#### [WHAT IS REQUIRED]
Put each text line from all the records below into a Markdown table with the columns No. and Line, numbering the rows and skipping blank lines. Leave the pictures out of your answer.

#### [DATASET EXTRACT]
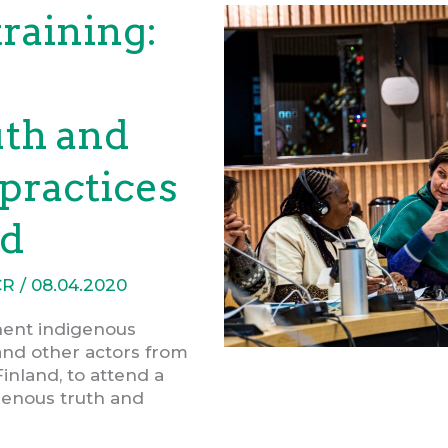
training:
uth and
 practices
nd
CR
/
08.04.2020
nent indigenous
 and other actors from
Finland, to attend a
genous truth and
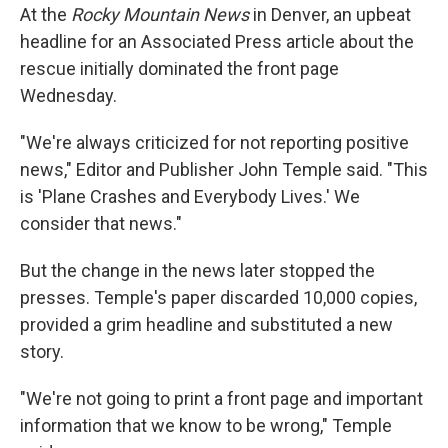
At the
Rocky Mountain News
in Denver, an upbeat
headline for an Associated Press article about the
rescue initially dominated the front page
Wednesday.
"We're always criticized for not reporting positive
news," Editor and Publisher John Temple said. "This
is 'Plane Crashes and Everybody Lives.' We
consider that news."
But the change in the news later stopped the
presses. Temple's paper discarded 10,000 copies,
provided a grim headline and substituted a new
story.
"We're not going to print a front page and important
information that we know to be wrong," Temple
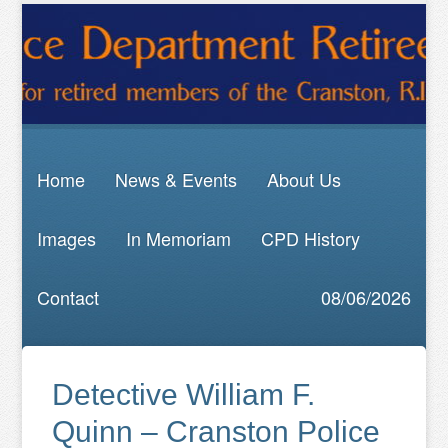
Home
News & Events
About Us
Images
In Memoriam
CPD History
Contact
08/06/2026
Detective William F.
Quinn – Cranston Police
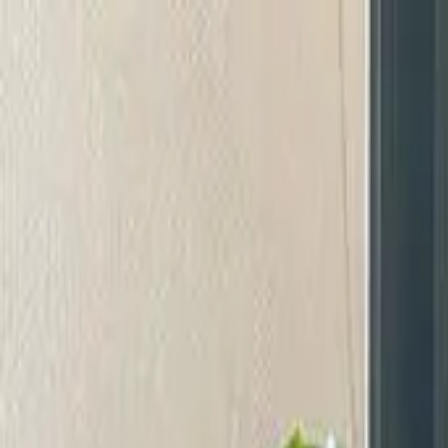
Start search
Login / Register
Change language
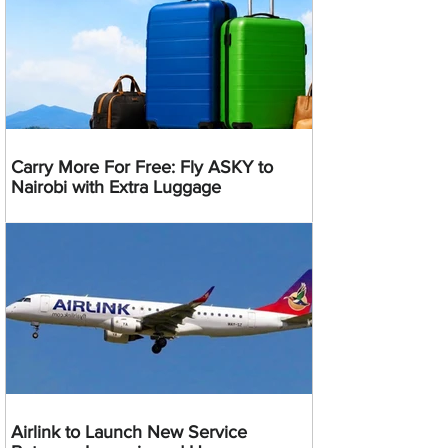
Carry More For Free: Fly ASKY to
Nairobi with Extra Luggage
Airlink to Launch New Service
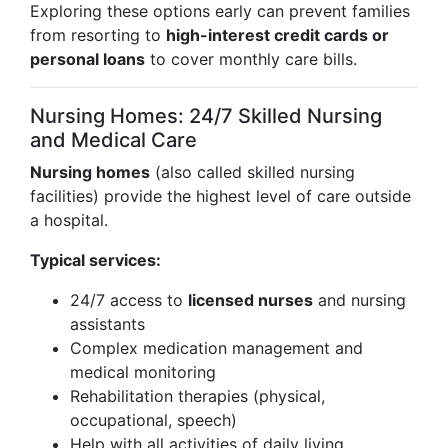
Exploring these options early can prevent families
from resorting to
high-interest credit cards or
personal loans
to cover monthly care bills.
Nursing Homes: 24/7 Skilled Nursing
and Medical Care
Nursing homes
(also called skilled nursing
facilities) provide the highest level of care outside
a hospital.
Typical services:
24/7 access to
licensed nurses
and nursing
assistants
Complex medication management and
medical monitoring
Rehabilitation therapies (physical,
occupational, speech)
Help with all activities of daily living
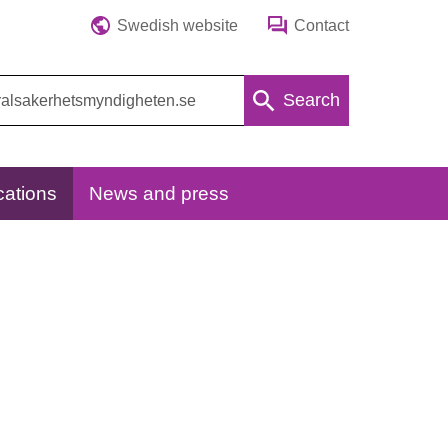
Swedish website
Contact
Search
cations
News and press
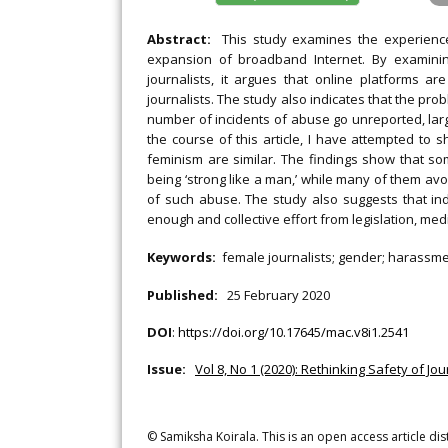
Abstract:
This study examines the experiences
expansion of broadband Internet. By examining
journalists, it argues that online platforms a
journalists. The study also indicates that the prob
number of incidents of abuse go unreported, large
the course of this article, I have attempted t
feminism are similar. The findings show that so
being ‘strong like a man,’ while many of them av
of such abuse. The study also suggests that indi
enough and collective effort from legislation, med
Keywords:
female journalists; gender; harassmen
Published:
25 February 2020
DOI
:
https://doi.org/10.17645/mac.v8i1.2541
Issue:
Vol 8, No 1 (2020): Rethinking Safety of Jou
© Samiksha Koirala. This is an open access article di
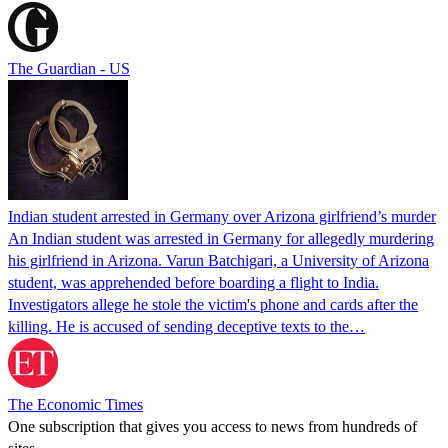
The Guardian - US
Indian student arrested in Germany over Arizona girlfriend’s murder
An Indian student was arrested in Germany for allegedly murdering
his girlfriend in Arizona. Varun Batchigari, a University of Arizona
student, was apprehended before boarding a flight to India.
Investigators allege he stole the victim's phone and cards after the
killing. He is accused of sending deceptive texts to the…
The Economic Times
One subscription that gives you access to news from hundreds of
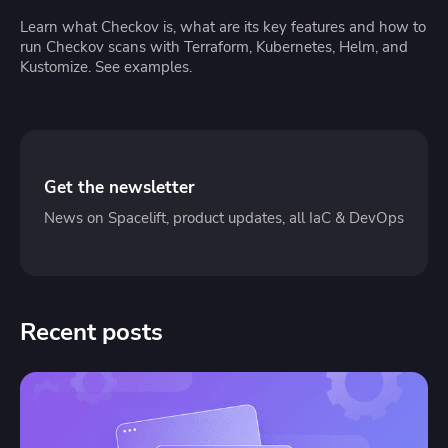
Learn what Checkov is, what are its key features and how to
run Checkov scans with Terraform, Kubernetes, Helm, and
Kustomize. See examples.
Get the newsletter
News on Spacelift, product updates, all IaC & DevOps
Recent posts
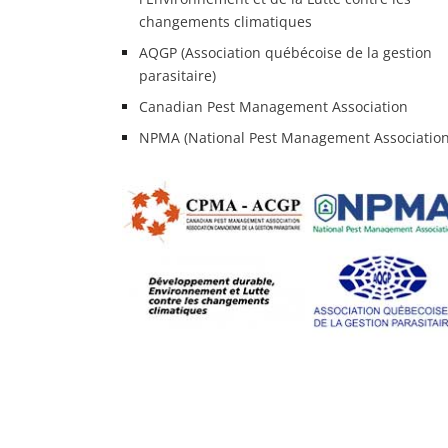
changements climatiques
AQGP (Association québécoise de la gestion
parasitaire)
Canadian Pest Management Association
NPMA (National Pest Management Association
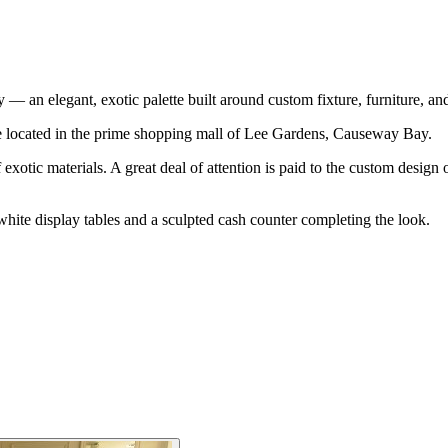
an elegant, exotic palette built around custom fixture, furniture, and
re located in the prime shopping mall of Lee Gardens, Causeway Bay.
exotic materials. A great deal of attention is paid to the custom design of
d white display tables and a sculpted cash counter completing the look.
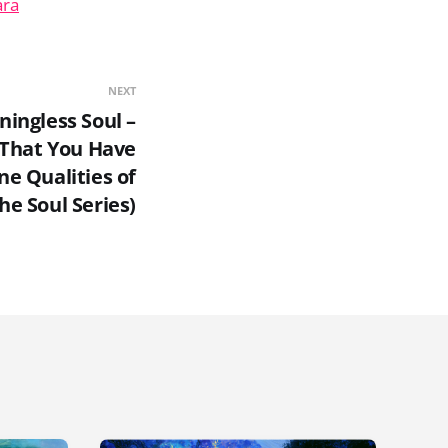
ara
NEXT
ningless Soul –
 That You Have
ne Qualities of
he Soul Series)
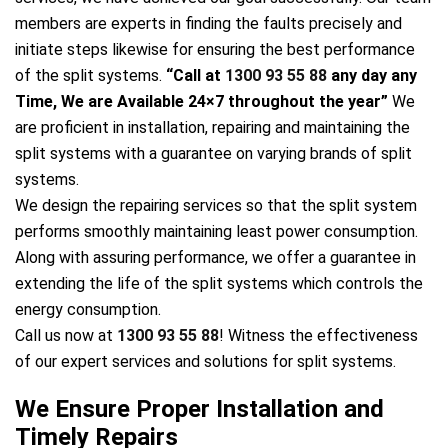
members are experts in finding the faults precisely and
initiate steps likewise for ensuring the best performance
of the split systems.
“Call at
1300 93 55 88
any day any
Time, We are Available 24×7 throughout the year”
We
are proficient in installation, repairing and maintaining the
split systems with a guarantee on varying brands of split
systems.
We design the repairing services so that the split system
performs smoothly maintaining least power consumption.
Along with assuring performance, we offer a guarantee in
extending the life of the split systems which controls the
energy consumption.
Call us now at
1300 93 55 88
! Witness the effectiveness
of our expert services and solutions for split systems.
We Ensure Proper Installation and
Timely Repairs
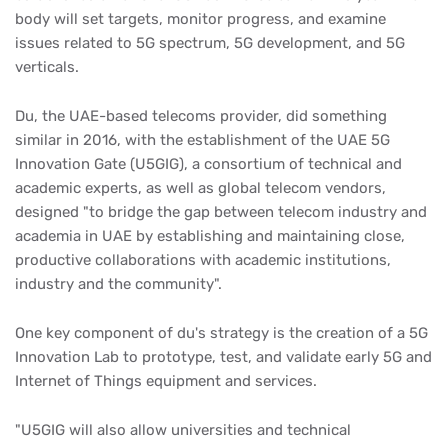
body will set targets, monitor progress, and examine
issues related to 5G spectrum, 5G development, and 5G
verticals.
Du, the UAE-based telecoms provider, did something
similar in 2016, with the establishment of the UAE 5G
Innovation Gate (U5GIG), a consortium of technical and
academic experts, as well as global telecom vendors,
designed "to bridge the gap between telecom industry and
academia in UAE by establishing and maintaining close,
productive collaborations with academic institutions,
industry and the community".
One key component of du's strategy is the creation of a 5G
Innovation Lab to prototype, test, and validate early 5G and
Internet of Things equipment and services.
"U5GIG will also allow universities and technical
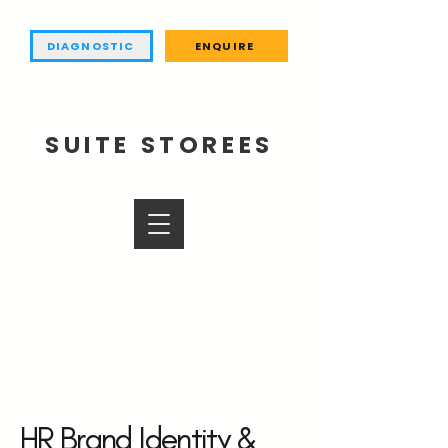
DIAGNOSTIC
ENQUIRE
SUITE STOREES
HR Brand Identity &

#### [EXPECTED ANSWER]
| No. | Line |
|---|---|
| 1 | training: |
| 2 | uth and |
| 3 |  practices |
| 4 | nd |
| 5 | CR |
| 6 | / |
| 7 | 08.04.2020 |
| 8 | nent indigenous |
| 9 |  and other actors from |
| 10 | Finland, to attend a |
| 11 | genous truth and |
| 12 | At the |
| 13 | Rocky Mountain News |
| 14 | in Denver, an upbeat |
| 15 | headline for an Associated Press article about the |
| 16 | rescue initially dominated the front page |
| 17 | Wednesday. |
| 18 | "We're always criticized for not reporting positive |
| 19 | news," Editor and Publisher John Temple said. "This |
| 20 | is 'Plane Crashes and Everybody Lives.' We |
| 21 | consider that news." |
| 22 | But the change in the news later stopped the |
| 23 | presses. Temple's paper discarded 10,000 copies, |
| 24 | provided a grim headline and substituted a new |
| 25 | story. |
| 26 | "We're not going to print a front page and important |
| 27 | information that we know to be wrong," Temple |
| 28 | Home |
| 29 | News & Events |
| 30 | About Us |
| 31 | Images |
| 32 | In Memoriam |
| 33 | CPD History |
| 34 | Contact |
| 35 | 08/06/2026 |
| 36 | Detective William F. |
| 37 | Quinn – Cranston Police |
| 38 | Start search |
| 39 | Login / Register |
| 40 | Change language |
| 41 | Carry More For Free: Fly ASKY to |
| 42 | Nairobi with Extra Luggage |
| 43 | Airlink to Launch New Service |
| 44 | Exploring these options early can prevent families |
| 45 | from resorting to |
| 46 | high-interest credit cards or |
| 47 | personal loans |
| 48 | to cover monthly care bills. |
| 49 | Nursing Homes: 24/7 Skilled Nursing |
| 50 | and Medical Care |
| 51 | Nursing homes |
| 52 | (also called skilled nursing |
| 53 | facilities) provide the highest level of care outside |
| 54 | a hospital. |
| 55 | Typical services: |
| 56 | 24/7 access to |
| 57 | licensed nurses |
| 58 | and nursing |
| 59 | assistants |
| 60 | Complex medication management and |
| 61 | medical monitoring |
| 62 | Rehabilitation therapies (physical, |
| 63 | occupational, speech) |
| 64 | Help with all activities of daily living |
| 65 | Swedish website |
| 66 | Contact |
| 67 | Search |
| 68 | cations |
| 69 | News and press |
| 70 | Abstract: |
| 71 | This study examines the experiences |
| 72 | expansion of broadband Internet. By examining |
| 73 | journalists, it argues that online platforms a |
| 74 | journalists. The study also indicates that the prob |
| 75 | number of incidents of abuse go unreported, large |
| 76 | the course of this article, I have attempted t |
| 77 | feminism are similar. The findings show that so |
| 78 | being ‘strong like a man,’ while many of them av |
| 79 | of such abuse. The study also suggests that indi |
| 80 | enough and collective effort from legislation, med |
| 81 | Keywords: |
| 82 | female journalists; gender; harassmen |
| 83 | Published: |
| 84 | 25 February 2020 |
| 85 | DOI |
| 86 | : |
| 87 | https://doi.org/10.17645/mac.v8i1.2541 |
| 88 | Issue: |
| 89 | Vol 8, No 1 (2020): Rethinking Safety of Jou |
| 90 | © Samiksha Koirala. This is an open access article di |
| 91 | The Guardian - US |
| 92 | Indian student arrested in Germany over Arizona girlfriend’s murder |
| 93 | An Indian student was arrested in Germany for allegedly murdering |
| 94 | his girlfriend in Arizona. Varun Batchigari, a University of Arizona |
| 95 | student, was apprehended before boarding a flight to India. |
| 96 | Investigators allege he stole the victim's phone and cards after the |
| 97 | killing. He is accused of sending deceptive texts to the… |
| 98 | The Economic Times |
| 99 | One subscription that gives you access to news from hundreds of |
| 100 | Learn what Checkov is, what are its key features and how to |
| 101 | run Checkov scans with Terraform, Kubernetes, Helm, and |
| 102 | Kustomize. See examples. |
| 103 | Get the newsletter |
| 104 | News on Spacelift, product updates, all IaC & DevOps |
| 105 | Recent posts |
| 106 | changements climatiques |
| 107 | AQGP (Association québécoise de la gestion |
| 108 | parasitaire) |
| 109 | Canadian Pest Management Association |
| 110 | NPMA (National Pest Management Association |
| 111 | an elegant, exotic palette built around custom fixture, furniture, and |
| 112 | re located in the prime shopping mall of Lee Gardens, Causeway Bay. |
| 113 | exotic materials. A great deal of attention is paid to the custom design of |
| 114 | d white display tables and a sculpted cash counter completing the look. |
| 115 | ara |
| 116 | NEXT |
| 117 | ningless Soul – |
| 118 |  That You Have |
| 119 | ne Qualities of |
| 120 | he Soul Series) |
| 121 | members are experts in finding the faults precisely and |
| 122 | initiate steps likewise for ensuring the best performance |
| 123 | of the split systems. |
| 124 | “Call at |
| 125 | 1300 93 55 88 |
| 126 | any day any |
| 127 | Time, We are Available 24×7 throughout the year” |
| 128 | We |
| 129 | are proficient in installation, repairing and maintaining the |
| 130 | split systems with a guarantee on varying brands of split |
| 131 | systems. |
| 132 | We design the repairing services so that the split system |
| 133 | performs smoothly maintaining least power consumption. |
| 134 | Along with assuring performance, we offer a guarantee in |
| 135 | extending the life of the split systems which controls the |
| 136 | energy consumption. |
| 137 | Call us now at |
| 138 | 1300 93 55 88 |
| 139 | ! Witness the effectiveness |
| 140 | of our expert services and solutions for split systems. |
| 141 | We Ensure Proper Installation and |
| 142 | Timely Repairs |
| 143 | body will set targets, monitor progress, and examine |
| 144 | issues related to 5G spectrum, 5G development, and 5G |
| 145 | verticals. |
| 146 | Du, the UAE-based telecoms provider, did something |
| 147 | similar in 2016, with the establishment of the UAE 5G |
| 148 | Innovation Gate (U5GIG), a consortium of technical and |
| 149 | academic experts, as well as global telecom vendors, |
| 150 | designed "to bridge the gap between telecom industry and |
| 151 | academia in UAE by establishing and maintaining close, |
| 152 | productive collaborations with academic institutions, |
| 153 | industry and the community". |
| 154 | One key component of du's strategy is the creation of a 5G |
| 155 | Innovation Lab to prototype, test, and validate early 5G and |
| 156 | Internet of Things equipment and services. |
| 157 | "U5GIG will also allow universities and technical |
| 158 | DIAGNOSTIC |
| 159 | ENQUIRE |
| 160 | SUITE STOREES |
| 161 | HR Brand Identity & |